On the other side of that, if the intestines are properly deinflamed, and if the body has the nutrients it needs to mobilize toxins and filter the blood effectively, immense dumps of heavy metals and other toxins can occur, on a much greater level than with chelation, simply with these inflammation reducing and nutrient repletion treatments. AND the toxins are going through the correct route, instead of through the kidneys. This is the benefit of working with the body instead of forcing it via pharmaceuticals.

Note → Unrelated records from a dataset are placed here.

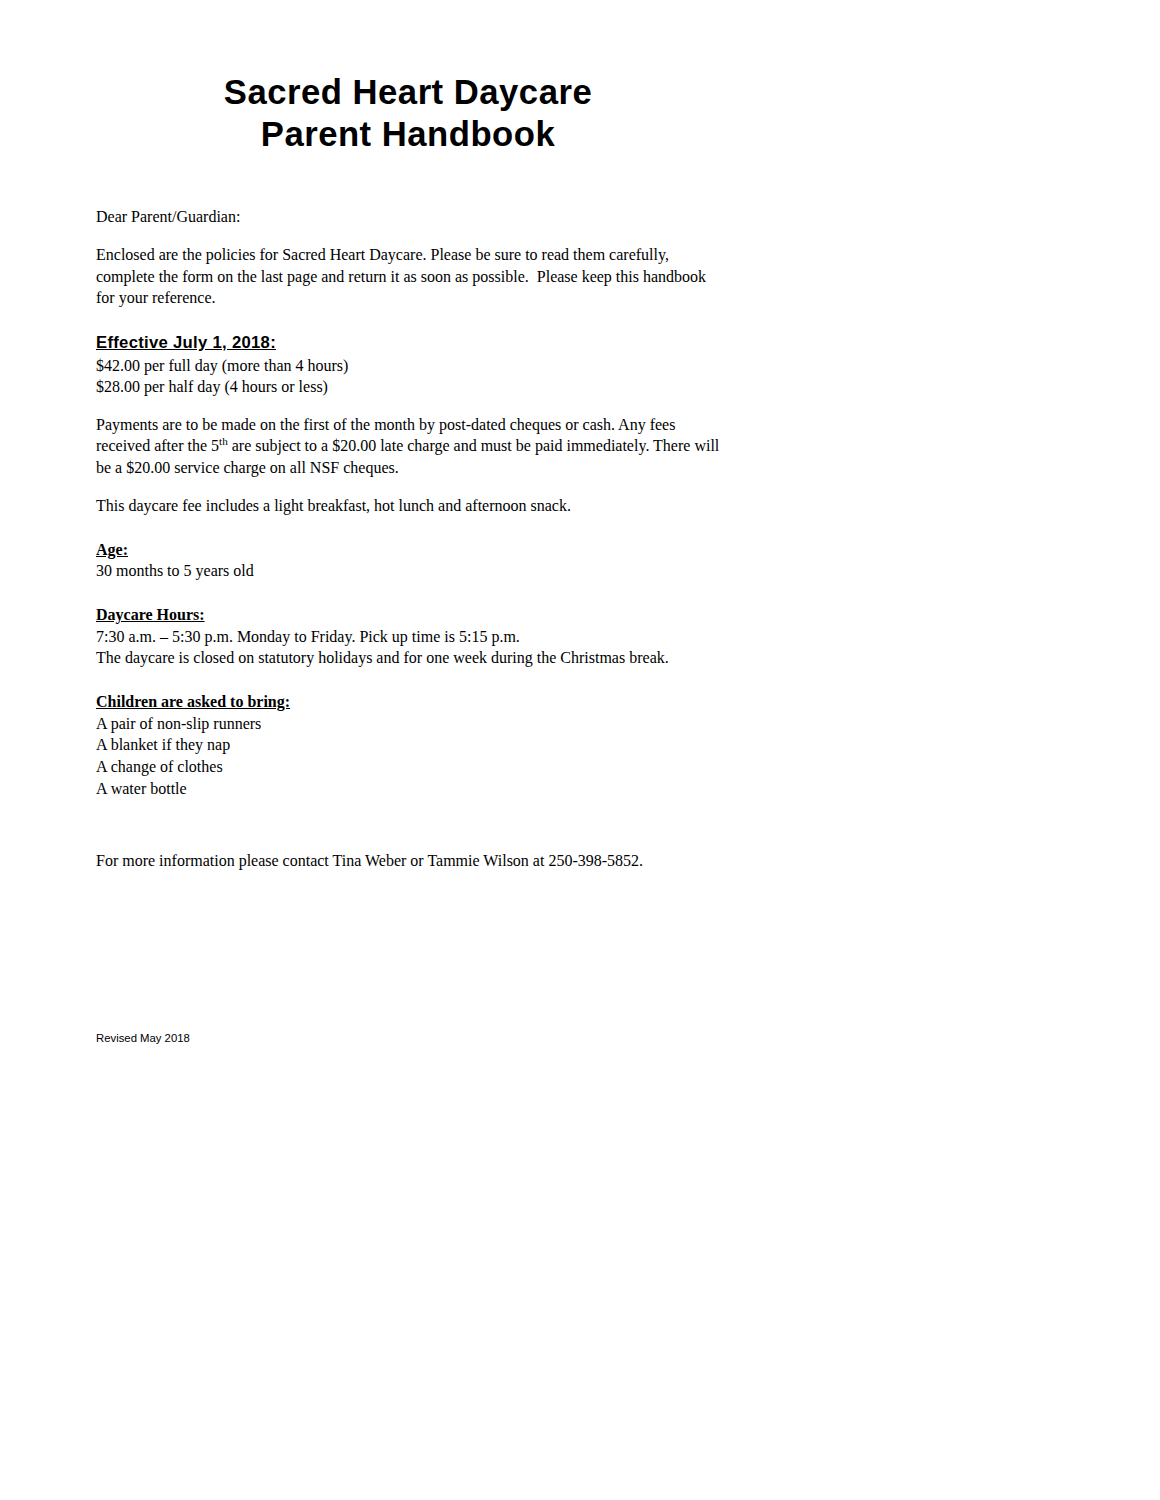Sacred Heart DaycareParent Handbook
Dear Parent/Guardian:
Enclosed are the policies for Sacred Heart Daycare. Please be sure to read them carefully, complete the form on the last page and return it as soon as possible. Please keep this handbook for your reference.
Effective July 1, 2018:
$42.00 per full day (more than 4 hours)
$28.00 per half day (4 hours or less)
Payments are to be made on the first of the month by post-dated cheques or cash. Any fees received after the 5th are subject to a $20.00 late charge and must be paid immediately. There will be a $20.00 service charge on all NSF cheques.
This daycare fee includes a light breakfast, hot lunch and afternoon snack.
Age:
30 months to 5 years old
Daycare Hours:
7:30 a.m. – 5:30 p.m. Monday to Friday. Pick up time is 5:15 p.m.
The daycare is closed on statutory holidays and for one week during the Christmas break.
Children are asked to bring:
A pair of non-slip runners
A blanket if they nap
A change of clothes
A water bottle
For more information please contact Tina Weber or Tammie Wilson at 250-398-5852.
Revised May 2018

2) Mineral deficiency (and a reminder that this is the second reason that a body hangs onto heavy metals).  The body prefers to use certain minerals in its chemical reactions, like iron in a hemoglobin protein in your red blood cells. But, if that mineral is not available, it can and will use metals in its place, if those are available. Though the metals don't work as well as the minerals do, they can keep a person functioning better than they would without, though ultimately we want their mineral levels back at a good level. Using the hemoglobin example, the body will use lead if needed, if not enough iron is available. In this case, it can be dangerous to force the body to drop the lead via chelation, and even that high amount of force will have minimal effect compared to what the practitioner might expect, because the body will resist releasing the lead. The proper way to handle this type of case is to provide the mineral that the body needs while making sure that it is both being absorbed well and taken where in the body it needs to be in order to be useful. When this is done, again, the body starts dumping metals quickly and without any direct treatment of the metals.

3) Psychological trauma and/or unhealthy subconscious associations between metals and things that the body actually needs. The most common type of example here is when a child grows up in a home with tobacco smoking parents, or with a parent who does extensive work as a mechanic, etc. The body and subconscious psyche can come to associate even these toxic materials with love, because the odor/inhaled metal particles and solvents were associated with the parent, and because seeking connection and love is a primal survival instinct in mammals, the physical body will sometimes hang onto these molecules, even though they are damaging. These are the patients in which even years of chelation therapy has not touched the metal toxicity. In these cases, the right route is to identify the metal and the associated emotional state or connection, and to treat that via methods like flower essences, EMDR, psychokinesiologie (PK/APN), etc. With these treatments too, I have seen cases undergo dramatic shifts and removal of metals in days/weeks that did not respond to years of pharmaceutical therapy.

As in every other disease or symptom, the cause and treatment of heavy metal intoxication is highly individual and giving all patients who appear to have the same diagnosis the same treatments is guaranteed to have some failure and even expose patients to dangerous circumstances. Even doing it in the most correct way we know is often a long and difficult road. Because of that, we have to look at the roots of this toxic issue and do what we can there. We also have to be reminded that as much as we are struggling with toxicity, so to are the plants, animals, and other natural resources that play a big part in our ability to really be well. This means speaking and acting whenever possible to reduce personal and societal toxicity sources via political action and personal choices.

The material above is not meant to be taken as medical advice, nor is the information here nearly complete enough by itself to make accurate or wise treatment decisions. Please talk with an appropriately trained healthcare provider before doing any detoxification treatment.